Stryker Corporation announced on September 25, 2013, that it has entered into a definitive agreement to acquire MAKO Surgical Corp. for approximately $1.65 billion. Under the terms of the merger agreement, MAKO Surgical Corp. will be acquired by Stryker's wholly-owned subsidiary, Lauderdale Merger Corporation, with MAKO Surgical Corp. surviving as a wholly-owned subsidiary of Stryker. Each share of MAKO common stock will be converted into $30.00 in cash, indicating a premium acquisition. The transaction is subject to customary closing conditions, including MAKO stockholder approval and regulatory clearance under the Hart-Scott-Rodino Antitrust Improvements Act. The acquisition, once completed, is expected to bolster Stryker's presence in the surgical technology market.

Key Highlights

  • 1Stryker Corporation is acquiring MAKO Surgical Corp. for approximately $1.65 billion.
  • 2The acquisition will be an all-cash transaction, with MAKO shareholders receiving $30.00 per share.
  • 3MAKO Surgical Corp. will become a wholly-owned subsidiary of Stryker upon completion of the merger.
  • 4The merger is subject to approval by MAKO stockholders and regulatory clearance.
  • 5The closing date for the merger is anticipated by September 30, 2014.
  • 6MAKO Surgical Corp. has agreed not to solicit alternative acquisition proposals.
  • 7A termination fee of $61 million is stipulated under specific circumstances in the merger agreement.
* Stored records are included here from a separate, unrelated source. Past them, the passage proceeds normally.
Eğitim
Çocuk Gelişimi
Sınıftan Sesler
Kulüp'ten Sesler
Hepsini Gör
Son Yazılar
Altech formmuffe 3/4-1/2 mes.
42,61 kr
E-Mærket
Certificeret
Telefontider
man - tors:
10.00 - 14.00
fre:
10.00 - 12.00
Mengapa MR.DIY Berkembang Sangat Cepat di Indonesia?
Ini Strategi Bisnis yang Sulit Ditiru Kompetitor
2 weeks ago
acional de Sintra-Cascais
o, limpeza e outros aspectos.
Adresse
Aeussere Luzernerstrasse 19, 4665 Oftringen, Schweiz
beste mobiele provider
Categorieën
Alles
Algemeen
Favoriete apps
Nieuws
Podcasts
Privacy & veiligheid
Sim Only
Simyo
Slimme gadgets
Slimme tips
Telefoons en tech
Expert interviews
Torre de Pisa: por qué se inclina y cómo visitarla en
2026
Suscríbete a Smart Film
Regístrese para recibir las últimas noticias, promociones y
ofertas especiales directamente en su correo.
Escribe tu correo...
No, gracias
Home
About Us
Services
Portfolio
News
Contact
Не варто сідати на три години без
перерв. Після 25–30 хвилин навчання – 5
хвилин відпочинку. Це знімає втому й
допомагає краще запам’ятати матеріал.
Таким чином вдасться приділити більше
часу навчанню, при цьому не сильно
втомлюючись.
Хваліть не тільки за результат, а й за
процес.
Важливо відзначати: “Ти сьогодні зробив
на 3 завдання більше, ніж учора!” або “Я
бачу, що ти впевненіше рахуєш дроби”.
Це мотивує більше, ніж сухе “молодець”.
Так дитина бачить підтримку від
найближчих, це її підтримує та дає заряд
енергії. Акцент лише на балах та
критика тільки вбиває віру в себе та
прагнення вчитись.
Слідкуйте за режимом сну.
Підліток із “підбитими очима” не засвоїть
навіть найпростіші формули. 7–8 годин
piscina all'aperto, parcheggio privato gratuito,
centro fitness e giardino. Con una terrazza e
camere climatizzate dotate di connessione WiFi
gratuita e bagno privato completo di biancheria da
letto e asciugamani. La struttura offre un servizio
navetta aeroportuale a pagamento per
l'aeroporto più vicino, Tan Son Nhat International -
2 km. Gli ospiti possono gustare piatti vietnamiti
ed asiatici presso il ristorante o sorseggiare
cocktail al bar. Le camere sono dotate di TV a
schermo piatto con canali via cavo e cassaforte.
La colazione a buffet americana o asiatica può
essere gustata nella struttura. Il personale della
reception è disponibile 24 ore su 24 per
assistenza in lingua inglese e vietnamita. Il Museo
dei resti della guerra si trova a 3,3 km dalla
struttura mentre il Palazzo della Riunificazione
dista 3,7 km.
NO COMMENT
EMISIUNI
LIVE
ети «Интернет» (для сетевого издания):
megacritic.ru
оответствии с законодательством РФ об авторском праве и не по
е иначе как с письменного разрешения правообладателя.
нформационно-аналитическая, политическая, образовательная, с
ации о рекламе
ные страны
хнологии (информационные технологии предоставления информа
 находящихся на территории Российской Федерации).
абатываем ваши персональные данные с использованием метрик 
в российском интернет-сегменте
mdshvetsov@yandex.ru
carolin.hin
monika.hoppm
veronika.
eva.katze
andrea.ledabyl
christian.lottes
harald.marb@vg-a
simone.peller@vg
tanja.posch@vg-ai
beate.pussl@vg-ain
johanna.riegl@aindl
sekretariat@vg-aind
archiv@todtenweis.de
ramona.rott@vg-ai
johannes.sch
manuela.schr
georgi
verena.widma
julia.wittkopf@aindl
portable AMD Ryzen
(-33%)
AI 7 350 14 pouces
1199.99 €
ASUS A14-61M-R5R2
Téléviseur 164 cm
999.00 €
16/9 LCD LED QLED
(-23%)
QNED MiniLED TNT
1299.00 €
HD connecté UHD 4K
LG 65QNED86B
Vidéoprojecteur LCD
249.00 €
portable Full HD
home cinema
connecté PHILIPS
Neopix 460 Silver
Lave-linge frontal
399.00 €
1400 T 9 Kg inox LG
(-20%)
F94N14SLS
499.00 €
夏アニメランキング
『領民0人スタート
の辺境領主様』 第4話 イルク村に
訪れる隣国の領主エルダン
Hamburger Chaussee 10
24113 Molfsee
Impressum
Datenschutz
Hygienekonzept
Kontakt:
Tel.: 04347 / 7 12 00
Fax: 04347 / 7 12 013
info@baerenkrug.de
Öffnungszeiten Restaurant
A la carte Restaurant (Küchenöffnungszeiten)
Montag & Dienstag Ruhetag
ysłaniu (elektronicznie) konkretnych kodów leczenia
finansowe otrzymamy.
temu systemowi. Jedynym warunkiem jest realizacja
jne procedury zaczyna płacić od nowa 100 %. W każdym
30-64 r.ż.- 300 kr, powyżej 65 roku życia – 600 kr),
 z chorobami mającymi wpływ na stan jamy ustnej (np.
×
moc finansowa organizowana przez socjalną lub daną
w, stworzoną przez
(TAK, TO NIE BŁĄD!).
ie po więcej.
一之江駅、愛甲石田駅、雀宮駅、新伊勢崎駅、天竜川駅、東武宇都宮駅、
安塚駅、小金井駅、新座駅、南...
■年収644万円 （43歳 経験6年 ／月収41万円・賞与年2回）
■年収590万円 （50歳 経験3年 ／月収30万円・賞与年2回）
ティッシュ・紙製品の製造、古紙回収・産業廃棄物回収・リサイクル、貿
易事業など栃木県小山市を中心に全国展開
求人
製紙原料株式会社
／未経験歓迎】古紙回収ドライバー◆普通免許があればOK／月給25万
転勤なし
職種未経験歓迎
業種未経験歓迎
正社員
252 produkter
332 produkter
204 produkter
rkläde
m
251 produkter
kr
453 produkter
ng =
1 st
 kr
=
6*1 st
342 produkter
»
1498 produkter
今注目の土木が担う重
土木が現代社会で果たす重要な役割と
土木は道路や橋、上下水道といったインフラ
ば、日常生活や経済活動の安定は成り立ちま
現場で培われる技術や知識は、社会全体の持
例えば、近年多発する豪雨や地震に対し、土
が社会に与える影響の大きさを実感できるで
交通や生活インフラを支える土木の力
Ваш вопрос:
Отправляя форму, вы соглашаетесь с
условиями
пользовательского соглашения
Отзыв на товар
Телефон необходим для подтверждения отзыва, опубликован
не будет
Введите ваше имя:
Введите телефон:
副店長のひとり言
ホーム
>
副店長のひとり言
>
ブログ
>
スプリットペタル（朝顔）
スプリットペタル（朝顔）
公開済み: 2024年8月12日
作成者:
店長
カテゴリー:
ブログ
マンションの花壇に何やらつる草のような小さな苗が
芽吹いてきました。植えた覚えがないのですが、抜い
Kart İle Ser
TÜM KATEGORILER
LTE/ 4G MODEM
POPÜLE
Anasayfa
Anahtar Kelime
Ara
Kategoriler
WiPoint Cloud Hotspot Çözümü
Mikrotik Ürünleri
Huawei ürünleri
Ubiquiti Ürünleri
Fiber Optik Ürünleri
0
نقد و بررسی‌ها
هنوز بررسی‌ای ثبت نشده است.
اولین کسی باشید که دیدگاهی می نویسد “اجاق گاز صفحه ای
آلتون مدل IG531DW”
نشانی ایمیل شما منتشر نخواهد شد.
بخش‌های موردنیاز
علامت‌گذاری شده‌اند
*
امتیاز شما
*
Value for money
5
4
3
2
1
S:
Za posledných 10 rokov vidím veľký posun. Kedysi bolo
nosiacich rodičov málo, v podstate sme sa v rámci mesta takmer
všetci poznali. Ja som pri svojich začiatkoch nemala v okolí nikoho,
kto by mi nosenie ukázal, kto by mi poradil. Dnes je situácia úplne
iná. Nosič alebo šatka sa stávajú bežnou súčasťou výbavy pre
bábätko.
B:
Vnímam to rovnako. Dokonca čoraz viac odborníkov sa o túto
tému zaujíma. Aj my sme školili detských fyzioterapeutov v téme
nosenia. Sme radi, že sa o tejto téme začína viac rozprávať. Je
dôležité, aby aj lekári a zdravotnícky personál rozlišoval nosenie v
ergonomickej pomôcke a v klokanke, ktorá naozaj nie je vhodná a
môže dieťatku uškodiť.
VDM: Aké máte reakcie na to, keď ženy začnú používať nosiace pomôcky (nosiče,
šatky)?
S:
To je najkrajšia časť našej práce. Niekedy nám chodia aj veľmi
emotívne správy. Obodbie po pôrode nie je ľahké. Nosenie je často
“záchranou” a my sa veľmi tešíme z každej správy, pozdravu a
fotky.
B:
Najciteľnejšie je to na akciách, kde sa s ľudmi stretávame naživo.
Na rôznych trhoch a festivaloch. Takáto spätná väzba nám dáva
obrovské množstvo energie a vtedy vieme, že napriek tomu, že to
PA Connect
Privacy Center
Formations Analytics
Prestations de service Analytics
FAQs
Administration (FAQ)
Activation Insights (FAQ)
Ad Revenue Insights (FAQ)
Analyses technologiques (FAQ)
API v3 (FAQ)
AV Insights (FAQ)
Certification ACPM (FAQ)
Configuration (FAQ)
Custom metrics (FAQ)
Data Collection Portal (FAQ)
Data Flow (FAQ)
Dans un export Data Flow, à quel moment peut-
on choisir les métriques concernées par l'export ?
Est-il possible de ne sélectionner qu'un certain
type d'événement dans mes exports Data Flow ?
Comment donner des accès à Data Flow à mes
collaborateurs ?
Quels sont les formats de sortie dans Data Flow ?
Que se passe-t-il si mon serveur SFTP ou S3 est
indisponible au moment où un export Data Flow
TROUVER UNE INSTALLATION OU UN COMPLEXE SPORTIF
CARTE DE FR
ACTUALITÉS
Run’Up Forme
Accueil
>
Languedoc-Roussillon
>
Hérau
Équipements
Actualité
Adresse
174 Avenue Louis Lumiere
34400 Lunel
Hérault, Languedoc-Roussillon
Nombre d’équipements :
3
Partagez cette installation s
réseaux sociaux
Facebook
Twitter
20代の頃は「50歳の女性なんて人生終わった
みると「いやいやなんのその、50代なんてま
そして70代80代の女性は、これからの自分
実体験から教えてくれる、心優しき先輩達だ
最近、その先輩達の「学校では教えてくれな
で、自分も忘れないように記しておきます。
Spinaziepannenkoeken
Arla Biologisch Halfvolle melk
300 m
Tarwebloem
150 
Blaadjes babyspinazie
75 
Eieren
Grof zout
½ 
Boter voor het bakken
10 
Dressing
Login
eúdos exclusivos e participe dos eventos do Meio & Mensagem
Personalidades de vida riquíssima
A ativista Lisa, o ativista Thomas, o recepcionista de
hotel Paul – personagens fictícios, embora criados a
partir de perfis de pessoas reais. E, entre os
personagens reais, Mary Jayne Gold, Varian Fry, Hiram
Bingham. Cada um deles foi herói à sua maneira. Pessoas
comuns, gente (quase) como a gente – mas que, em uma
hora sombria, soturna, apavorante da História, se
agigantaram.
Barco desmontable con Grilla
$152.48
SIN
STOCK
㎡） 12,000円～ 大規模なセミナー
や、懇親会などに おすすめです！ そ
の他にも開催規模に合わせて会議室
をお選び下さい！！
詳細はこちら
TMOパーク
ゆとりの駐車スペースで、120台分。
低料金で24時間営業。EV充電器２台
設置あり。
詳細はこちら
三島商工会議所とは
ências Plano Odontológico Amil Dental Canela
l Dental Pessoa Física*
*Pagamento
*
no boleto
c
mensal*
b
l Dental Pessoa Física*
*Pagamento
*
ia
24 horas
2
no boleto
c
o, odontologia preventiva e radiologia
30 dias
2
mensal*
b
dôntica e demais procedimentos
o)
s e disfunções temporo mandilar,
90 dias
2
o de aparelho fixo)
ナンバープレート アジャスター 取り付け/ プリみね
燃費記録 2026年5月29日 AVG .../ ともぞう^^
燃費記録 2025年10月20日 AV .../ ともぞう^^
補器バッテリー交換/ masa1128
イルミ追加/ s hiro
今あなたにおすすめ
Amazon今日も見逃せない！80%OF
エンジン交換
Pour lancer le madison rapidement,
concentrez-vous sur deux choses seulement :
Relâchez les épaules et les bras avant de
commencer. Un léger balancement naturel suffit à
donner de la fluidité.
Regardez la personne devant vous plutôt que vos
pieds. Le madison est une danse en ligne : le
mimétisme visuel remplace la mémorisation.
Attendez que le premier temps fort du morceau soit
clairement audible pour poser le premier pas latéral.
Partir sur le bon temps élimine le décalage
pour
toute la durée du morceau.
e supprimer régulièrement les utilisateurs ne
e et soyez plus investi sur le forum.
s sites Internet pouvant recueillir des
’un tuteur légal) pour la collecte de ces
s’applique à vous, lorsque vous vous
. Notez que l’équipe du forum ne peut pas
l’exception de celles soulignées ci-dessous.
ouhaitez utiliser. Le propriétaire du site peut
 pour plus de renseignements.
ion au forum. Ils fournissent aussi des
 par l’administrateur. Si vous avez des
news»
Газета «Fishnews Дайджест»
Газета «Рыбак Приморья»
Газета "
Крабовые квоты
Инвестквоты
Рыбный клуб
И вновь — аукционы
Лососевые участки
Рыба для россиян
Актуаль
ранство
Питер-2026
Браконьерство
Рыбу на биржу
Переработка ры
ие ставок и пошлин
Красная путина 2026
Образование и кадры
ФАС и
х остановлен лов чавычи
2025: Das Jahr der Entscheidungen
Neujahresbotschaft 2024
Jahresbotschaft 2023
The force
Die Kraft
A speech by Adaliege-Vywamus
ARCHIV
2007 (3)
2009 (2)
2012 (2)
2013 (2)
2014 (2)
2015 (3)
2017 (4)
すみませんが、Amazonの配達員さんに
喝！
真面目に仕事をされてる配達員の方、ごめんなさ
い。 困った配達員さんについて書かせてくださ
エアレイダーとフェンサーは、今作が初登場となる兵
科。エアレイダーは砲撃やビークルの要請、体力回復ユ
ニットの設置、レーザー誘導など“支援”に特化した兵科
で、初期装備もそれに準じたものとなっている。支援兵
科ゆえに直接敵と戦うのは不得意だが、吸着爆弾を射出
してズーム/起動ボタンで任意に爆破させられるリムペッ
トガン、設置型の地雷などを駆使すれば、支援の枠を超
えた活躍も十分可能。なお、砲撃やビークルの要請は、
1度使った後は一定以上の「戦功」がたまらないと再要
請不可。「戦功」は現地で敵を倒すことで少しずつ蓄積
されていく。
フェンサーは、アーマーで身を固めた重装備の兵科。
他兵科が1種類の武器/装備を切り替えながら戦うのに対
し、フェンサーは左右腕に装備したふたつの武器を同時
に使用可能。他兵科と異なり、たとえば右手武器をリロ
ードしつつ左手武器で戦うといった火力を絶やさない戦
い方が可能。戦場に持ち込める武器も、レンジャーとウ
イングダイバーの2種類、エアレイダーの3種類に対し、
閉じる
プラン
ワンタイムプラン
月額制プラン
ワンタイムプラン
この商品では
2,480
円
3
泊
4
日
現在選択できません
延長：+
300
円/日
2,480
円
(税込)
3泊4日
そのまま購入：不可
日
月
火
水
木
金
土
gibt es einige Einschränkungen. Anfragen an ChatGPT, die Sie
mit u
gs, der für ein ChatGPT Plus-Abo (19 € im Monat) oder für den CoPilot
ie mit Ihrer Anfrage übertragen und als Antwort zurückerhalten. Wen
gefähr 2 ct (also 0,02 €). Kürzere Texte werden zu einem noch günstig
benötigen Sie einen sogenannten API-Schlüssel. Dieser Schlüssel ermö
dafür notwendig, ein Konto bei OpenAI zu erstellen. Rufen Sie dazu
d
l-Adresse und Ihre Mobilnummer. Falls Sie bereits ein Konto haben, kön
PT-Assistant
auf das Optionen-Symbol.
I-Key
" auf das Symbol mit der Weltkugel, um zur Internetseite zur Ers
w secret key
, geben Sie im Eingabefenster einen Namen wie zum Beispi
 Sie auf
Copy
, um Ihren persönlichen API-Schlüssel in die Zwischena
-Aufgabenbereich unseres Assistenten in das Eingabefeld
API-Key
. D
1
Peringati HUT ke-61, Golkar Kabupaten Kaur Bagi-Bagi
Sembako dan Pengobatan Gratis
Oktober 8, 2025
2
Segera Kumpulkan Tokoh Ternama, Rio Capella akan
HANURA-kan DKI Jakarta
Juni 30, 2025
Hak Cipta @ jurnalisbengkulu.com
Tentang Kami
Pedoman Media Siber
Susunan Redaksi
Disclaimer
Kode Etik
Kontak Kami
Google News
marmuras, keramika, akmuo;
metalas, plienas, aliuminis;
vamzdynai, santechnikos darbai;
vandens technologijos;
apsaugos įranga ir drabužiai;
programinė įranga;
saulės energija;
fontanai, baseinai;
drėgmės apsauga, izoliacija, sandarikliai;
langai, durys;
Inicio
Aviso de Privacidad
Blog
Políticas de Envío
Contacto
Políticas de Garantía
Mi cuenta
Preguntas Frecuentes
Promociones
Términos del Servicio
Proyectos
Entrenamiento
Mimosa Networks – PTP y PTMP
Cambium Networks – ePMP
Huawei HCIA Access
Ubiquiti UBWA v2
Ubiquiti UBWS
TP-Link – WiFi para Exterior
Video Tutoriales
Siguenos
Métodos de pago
Frequently Asked Questions

While this 8-K filing does not explicitly state the strategic rationale, the acquisition of MAKO Surgical Corp., a company known for its robotic surgical technologies, suggests Stryker aims to enhance its portfolio in the innovative surgical robotics and medical technology space.

The merger is contingent upon the affirmative vote of a majority of MAKO stockholders approving the transaction, obtaining regulatory clearance under the Hart-Scott-Rodino Antitrust Improvements Act, and satisfying other customary closing conditions.

The filing states the total aggregate consideration is approximately $1.65 billion. The financial impact would depend on MAKO's current and future revenue streams, profitability, and how Stryker integrates MAKO's operations and technologies into its existing business.

Yes, the merger agreement includes a provision for MAKO Surgical Corp. to pay Stryker a cash termination fee of $61 million if the agreement is terminated under specified circumstances.